## [Data for the task]

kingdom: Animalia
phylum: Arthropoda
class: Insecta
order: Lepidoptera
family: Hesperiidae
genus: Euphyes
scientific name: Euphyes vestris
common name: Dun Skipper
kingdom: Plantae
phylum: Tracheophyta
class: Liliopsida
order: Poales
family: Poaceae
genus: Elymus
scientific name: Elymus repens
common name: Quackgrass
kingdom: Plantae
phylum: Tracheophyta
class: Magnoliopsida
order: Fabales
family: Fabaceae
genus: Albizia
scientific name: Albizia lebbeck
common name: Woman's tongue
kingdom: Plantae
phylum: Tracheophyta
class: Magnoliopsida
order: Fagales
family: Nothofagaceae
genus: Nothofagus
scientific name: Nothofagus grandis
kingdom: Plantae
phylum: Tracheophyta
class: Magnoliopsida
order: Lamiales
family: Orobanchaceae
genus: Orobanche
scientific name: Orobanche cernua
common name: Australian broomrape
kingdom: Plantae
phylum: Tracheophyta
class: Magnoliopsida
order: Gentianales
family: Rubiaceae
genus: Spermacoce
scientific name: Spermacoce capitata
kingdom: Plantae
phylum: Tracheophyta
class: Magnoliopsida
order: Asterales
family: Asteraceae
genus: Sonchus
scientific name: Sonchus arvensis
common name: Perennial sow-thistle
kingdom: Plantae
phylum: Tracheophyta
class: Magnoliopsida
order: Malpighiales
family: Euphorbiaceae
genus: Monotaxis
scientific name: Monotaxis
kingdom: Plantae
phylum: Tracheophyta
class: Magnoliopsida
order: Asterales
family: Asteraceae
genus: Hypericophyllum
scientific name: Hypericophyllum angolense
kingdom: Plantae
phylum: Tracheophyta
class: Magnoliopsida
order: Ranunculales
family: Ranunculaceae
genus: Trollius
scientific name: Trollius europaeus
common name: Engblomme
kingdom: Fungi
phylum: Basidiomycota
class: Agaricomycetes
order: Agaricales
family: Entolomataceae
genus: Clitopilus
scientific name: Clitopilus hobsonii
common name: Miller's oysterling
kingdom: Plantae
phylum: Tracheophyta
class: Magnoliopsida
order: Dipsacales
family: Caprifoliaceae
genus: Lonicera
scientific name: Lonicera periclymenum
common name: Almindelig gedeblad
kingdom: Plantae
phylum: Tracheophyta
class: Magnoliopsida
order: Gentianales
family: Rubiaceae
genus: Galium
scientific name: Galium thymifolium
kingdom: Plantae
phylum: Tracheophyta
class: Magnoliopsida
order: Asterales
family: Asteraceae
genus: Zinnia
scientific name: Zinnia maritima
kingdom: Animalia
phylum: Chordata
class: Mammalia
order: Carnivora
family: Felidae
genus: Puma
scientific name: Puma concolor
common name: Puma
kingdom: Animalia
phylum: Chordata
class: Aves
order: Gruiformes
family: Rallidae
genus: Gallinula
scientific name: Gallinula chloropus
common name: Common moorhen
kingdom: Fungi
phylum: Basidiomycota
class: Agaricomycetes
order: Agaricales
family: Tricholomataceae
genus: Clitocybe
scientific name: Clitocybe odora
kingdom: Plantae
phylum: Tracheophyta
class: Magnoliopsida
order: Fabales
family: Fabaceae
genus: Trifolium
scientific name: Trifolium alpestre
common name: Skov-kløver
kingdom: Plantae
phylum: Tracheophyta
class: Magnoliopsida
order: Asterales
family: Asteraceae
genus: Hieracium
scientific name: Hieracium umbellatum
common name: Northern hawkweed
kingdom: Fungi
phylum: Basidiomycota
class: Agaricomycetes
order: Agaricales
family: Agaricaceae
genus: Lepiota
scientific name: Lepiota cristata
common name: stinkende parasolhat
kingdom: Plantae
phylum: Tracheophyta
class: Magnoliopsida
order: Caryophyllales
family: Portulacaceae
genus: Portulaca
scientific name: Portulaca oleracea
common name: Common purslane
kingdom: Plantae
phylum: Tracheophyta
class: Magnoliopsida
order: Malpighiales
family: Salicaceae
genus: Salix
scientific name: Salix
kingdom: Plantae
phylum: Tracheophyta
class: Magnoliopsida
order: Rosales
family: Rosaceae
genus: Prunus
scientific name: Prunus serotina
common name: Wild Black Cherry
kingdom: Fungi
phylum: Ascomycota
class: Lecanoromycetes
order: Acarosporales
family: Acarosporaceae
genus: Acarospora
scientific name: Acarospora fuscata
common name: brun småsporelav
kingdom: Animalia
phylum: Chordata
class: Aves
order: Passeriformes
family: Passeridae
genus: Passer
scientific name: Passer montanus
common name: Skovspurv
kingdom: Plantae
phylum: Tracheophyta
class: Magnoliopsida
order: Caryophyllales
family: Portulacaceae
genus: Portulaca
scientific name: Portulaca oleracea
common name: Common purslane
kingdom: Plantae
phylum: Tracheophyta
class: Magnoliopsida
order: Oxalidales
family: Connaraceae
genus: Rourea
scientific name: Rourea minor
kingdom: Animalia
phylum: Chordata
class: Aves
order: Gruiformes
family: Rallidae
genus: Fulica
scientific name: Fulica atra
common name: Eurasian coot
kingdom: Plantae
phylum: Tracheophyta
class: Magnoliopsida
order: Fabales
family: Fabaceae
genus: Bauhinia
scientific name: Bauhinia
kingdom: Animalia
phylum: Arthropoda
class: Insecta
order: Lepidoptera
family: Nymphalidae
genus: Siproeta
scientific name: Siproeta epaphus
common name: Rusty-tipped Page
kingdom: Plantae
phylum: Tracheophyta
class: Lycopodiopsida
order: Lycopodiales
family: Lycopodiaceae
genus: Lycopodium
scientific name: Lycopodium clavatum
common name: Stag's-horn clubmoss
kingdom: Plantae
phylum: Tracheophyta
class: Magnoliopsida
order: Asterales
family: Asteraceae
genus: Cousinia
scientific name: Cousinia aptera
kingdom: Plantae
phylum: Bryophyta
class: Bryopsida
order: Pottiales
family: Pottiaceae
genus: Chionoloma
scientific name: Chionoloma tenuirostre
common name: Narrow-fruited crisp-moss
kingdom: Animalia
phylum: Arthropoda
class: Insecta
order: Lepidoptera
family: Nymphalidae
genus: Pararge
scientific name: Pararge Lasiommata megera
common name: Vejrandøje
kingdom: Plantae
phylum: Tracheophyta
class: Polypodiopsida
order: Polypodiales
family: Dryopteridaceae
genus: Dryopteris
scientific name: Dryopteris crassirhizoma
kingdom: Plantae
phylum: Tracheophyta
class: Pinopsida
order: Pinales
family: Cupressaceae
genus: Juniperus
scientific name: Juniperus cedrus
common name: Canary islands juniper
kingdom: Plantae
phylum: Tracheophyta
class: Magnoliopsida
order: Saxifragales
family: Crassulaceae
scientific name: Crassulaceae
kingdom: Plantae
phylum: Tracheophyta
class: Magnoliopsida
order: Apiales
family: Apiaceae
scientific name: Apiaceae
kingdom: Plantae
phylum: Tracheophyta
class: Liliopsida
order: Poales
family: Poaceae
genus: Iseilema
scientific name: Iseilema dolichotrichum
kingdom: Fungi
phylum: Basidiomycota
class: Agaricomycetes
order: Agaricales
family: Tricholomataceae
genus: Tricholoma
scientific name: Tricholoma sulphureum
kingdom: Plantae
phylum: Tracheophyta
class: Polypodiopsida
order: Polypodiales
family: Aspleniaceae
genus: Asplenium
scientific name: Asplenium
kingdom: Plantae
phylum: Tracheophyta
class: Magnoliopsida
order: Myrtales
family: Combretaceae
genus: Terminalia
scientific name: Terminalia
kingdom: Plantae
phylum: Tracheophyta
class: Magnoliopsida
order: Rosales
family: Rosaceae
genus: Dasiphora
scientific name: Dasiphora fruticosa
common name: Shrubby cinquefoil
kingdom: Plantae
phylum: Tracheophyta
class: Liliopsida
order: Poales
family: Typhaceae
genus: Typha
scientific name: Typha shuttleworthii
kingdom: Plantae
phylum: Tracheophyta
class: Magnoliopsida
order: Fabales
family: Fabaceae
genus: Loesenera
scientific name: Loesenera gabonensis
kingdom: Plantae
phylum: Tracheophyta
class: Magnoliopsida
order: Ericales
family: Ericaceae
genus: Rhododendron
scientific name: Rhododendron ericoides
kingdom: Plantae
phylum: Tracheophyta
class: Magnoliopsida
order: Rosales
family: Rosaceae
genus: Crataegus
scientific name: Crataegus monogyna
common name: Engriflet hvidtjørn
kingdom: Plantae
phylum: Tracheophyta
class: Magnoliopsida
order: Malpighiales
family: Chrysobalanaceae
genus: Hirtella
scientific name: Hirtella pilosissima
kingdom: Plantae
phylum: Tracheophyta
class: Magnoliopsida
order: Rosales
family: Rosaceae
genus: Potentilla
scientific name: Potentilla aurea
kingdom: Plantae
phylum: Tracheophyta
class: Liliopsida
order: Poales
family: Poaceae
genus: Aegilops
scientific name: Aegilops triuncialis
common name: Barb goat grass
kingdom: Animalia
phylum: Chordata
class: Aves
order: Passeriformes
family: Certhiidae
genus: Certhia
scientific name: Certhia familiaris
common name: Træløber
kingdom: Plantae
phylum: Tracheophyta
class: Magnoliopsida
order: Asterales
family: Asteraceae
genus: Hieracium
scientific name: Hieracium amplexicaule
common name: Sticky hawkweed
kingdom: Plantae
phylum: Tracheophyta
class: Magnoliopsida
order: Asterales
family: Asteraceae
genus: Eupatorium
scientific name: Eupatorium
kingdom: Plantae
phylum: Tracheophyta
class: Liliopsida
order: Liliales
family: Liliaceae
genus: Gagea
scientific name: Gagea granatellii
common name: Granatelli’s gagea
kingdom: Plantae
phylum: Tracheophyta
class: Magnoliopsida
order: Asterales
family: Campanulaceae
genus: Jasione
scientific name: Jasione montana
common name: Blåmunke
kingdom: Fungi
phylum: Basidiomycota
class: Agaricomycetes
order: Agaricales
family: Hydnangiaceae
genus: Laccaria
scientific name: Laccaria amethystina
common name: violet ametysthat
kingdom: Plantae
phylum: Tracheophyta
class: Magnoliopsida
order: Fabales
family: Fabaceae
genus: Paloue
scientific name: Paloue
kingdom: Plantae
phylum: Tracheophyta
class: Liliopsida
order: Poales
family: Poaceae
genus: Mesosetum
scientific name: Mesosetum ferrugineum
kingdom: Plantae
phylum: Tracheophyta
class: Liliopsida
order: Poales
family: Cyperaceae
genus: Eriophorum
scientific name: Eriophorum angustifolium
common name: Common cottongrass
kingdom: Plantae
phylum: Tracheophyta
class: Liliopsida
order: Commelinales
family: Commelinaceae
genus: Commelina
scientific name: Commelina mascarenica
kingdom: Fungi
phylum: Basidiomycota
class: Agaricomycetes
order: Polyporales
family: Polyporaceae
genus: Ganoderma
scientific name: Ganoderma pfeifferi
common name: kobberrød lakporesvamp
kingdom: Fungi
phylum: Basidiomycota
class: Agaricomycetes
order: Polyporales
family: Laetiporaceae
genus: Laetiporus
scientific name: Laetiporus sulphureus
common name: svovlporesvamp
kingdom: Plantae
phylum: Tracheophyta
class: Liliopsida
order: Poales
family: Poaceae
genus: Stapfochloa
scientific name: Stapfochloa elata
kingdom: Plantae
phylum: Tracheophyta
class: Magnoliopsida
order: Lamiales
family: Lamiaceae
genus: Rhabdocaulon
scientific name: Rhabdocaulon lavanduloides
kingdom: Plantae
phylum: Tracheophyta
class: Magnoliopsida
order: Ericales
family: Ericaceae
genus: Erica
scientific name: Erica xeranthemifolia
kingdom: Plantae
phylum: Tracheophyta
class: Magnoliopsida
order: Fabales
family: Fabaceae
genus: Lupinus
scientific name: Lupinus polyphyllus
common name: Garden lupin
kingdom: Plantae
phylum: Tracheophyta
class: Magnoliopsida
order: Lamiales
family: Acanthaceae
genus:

## [Exercise prompt]
Convert the entry lines above into a JSON list of strings with one string per line, leaving out any blank lines. Begin at the line that contains "common name: Vejrandøje" and stop after the line that contains "scientific name: Juniperus cedrus".

## [Output below]
[
  "common name: Vejrandøje",
  "kingdom: Plantae",
  "phylum: Tracheophyta",
  "class: Polypodiopsida",
  "order: Polypodiales",
  "family: Dryopteridaceae",
  "genus: Dryopteris",
  "scientific name: Dryopteris crassirhizoma",
  "kingdom: Plantae",
  "phylum: Tracheophyta",
  "class: Pinopsida",
  "order: Pinales",
  "family: Cupressaceae",
  "genus: Juniperus",
  "scientific name: Juniperus cedrus"
]